The results in practical terms can be quite different from the DSP-centric version. The CPU-centric approach, for example, begins with the assumption that everything gets executed on a single, general-purpose CPU. If that isn’t fast enough, the approach shifts to multiple CPUs sharing a coherent memory hierarchy. Only when multicore is not enough does the methodology turn to optimized hardware accelerators.
Similarly, the CPU-centric design starts with the assumption of a single unified memory. It splits off coherent caches for individual processors, and local working storage for accelerators. It does not start out assuming any hardware pipelines, or any fixed mapping of tasks onto hardware resources.
In the most demanding applications, the two architectural approaches may very well end in the same system design. Extreme bandwidth and computing requirements in almost every task will dictate dedicated hardware pipelines and memory instances. And the need for ruthless power minimization may force decisions about numeric precision that would further complicate any attempt to share hardware between tasks.
Precision is a point Frantz underlines. “Cutting the number of significant bits in half can give you an order of magnitude higher performance,” he points out. You can then trade some or all of that gain for lower power.
Frantz makes a related point about the analog/digital boundary. “We need to rethink analog signal processing,” he says. “Thirty years ago, we started telling system designers to just do good data conversion, and we’d handle everything else in digital. But in fact, at 8 bit resolution, analog and digital techniques are about equivalent. Can analog be better? That depends on what ‘better’ means at that point in your system.”
Lower-bandwidth systems, such as synthetic-aperture radar for geophysical mapping or systems for autonomous land vehicles, may end up in quite different architectures than combat radars would use. It might make sense to use analog filters, up-/downconverters, and beamforming, and to conduct all the subsequent processing from a single high-bandwidth memory system, using a heterogeneous pool of processors with floating-point accelerators and dynamic load balancing (Figure 5).

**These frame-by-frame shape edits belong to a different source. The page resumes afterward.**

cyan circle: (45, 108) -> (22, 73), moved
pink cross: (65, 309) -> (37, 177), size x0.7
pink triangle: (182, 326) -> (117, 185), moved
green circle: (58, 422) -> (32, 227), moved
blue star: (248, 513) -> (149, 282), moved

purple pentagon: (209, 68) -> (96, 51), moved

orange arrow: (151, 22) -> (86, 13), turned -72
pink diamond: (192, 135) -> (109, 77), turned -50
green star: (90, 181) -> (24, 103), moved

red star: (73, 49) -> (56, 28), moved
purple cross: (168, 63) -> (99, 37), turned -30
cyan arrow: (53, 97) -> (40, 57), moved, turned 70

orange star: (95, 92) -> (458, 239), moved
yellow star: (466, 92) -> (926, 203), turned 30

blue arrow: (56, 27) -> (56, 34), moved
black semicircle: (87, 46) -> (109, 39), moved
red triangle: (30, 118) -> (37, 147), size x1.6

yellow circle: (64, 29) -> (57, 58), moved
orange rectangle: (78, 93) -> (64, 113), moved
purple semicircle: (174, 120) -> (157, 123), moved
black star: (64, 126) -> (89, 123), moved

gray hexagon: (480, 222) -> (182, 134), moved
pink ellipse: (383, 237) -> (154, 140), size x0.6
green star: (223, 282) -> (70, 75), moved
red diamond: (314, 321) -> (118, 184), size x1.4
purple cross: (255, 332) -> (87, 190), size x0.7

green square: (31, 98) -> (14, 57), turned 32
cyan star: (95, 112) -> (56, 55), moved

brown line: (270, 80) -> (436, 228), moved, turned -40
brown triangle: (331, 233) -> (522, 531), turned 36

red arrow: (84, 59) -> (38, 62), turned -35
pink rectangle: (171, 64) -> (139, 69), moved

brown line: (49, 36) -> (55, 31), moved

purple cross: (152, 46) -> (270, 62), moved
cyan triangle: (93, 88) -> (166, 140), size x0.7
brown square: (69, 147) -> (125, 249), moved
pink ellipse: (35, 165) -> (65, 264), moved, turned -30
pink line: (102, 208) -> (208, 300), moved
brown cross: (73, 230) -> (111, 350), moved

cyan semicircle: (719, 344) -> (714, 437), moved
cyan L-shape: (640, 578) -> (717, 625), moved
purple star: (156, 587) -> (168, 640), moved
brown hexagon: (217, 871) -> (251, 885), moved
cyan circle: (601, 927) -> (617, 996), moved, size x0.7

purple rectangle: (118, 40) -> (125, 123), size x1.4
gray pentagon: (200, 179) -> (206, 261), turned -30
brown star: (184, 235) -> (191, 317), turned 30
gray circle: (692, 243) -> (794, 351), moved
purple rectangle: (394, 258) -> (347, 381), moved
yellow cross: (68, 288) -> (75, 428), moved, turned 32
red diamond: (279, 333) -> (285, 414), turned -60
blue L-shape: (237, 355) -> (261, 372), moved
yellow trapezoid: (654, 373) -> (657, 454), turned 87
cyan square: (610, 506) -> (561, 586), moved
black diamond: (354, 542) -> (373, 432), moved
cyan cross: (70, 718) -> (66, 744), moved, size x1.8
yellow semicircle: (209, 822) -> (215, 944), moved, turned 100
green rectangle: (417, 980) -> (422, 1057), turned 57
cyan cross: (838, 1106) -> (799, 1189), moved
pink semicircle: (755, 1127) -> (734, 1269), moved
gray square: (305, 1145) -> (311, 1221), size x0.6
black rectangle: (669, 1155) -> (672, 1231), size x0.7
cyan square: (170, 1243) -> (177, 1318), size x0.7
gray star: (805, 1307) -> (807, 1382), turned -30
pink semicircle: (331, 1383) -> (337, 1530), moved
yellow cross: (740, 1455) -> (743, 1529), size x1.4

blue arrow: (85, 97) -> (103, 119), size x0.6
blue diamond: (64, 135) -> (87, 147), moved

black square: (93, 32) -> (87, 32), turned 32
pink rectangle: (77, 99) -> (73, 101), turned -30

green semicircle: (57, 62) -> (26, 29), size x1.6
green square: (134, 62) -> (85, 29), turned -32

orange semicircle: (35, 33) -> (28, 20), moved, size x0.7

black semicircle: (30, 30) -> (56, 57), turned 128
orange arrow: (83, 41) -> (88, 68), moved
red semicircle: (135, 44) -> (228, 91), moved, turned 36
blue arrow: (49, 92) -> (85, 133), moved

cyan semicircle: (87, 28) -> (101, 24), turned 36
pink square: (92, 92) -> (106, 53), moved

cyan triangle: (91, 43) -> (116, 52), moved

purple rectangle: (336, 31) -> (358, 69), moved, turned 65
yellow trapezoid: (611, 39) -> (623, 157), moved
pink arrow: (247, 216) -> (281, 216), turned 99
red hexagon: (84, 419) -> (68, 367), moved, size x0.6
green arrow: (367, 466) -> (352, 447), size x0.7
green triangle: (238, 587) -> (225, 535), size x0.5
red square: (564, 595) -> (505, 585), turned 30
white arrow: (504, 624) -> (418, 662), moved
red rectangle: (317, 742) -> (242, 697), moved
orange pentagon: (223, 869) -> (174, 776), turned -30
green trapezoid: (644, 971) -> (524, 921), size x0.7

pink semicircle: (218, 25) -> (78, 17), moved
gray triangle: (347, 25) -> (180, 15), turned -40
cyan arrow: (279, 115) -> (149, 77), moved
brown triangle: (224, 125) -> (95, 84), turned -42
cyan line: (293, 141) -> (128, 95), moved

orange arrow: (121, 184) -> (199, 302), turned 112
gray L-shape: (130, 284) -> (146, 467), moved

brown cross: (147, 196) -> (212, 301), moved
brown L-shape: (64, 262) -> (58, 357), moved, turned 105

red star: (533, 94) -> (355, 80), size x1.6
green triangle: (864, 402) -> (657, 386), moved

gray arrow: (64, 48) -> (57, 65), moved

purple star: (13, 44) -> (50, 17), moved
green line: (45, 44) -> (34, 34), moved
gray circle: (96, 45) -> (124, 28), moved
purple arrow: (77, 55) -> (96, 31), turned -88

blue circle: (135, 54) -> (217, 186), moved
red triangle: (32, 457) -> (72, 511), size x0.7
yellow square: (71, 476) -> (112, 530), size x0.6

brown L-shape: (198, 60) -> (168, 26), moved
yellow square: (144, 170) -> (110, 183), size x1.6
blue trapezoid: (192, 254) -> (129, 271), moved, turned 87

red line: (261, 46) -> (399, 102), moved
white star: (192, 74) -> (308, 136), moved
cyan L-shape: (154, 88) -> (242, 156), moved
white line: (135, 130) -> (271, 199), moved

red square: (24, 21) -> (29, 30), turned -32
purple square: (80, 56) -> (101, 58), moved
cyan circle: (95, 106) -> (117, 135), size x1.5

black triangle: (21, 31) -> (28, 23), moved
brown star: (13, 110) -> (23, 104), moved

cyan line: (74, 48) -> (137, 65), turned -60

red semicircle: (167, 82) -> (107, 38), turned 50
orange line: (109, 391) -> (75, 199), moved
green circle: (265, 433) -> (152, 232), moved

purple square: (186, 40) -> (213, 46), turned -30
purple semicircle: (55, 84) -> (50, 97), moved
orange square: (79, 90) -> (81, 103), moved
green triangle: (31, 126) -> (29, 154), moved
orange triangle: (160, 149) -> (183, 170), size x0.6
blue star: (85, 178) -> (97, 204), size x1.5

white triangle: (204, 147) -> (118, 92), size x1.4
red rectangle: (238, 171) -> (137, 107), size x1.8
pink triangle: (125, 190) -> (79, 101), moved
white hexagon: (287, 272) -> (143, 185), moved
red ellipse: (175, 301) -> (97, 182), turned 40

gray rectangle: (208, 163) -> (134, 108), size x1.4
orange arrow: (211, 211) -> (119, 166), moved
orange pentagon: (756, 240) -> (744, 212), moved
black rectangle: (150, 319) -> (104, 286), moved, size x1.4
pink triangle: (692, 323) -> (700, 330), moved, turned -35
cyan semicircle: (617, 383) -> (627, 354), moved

By virtualizing the signal-processing tasks and keeping them in software, the system designer gets new run-time options, such as shifting processing resources between tasks, shutting down unneeded processors, altering algorithms early in the process in response to data patterns, or even running multiple algorithms against each other to see which gives the best results.
AESA radar systems provide a rich environment for studying not just implementation strategies, but ways of thinking about signal-intensive systems. As these active arrays spread beyond the military into other design cultures, they will bump up against the limits of traditional embedded-design thinking. And the ideas thus generated may find use in entirely different kinds of signal-intensive fields, including signal intelligence and network security. This is an area worth watching.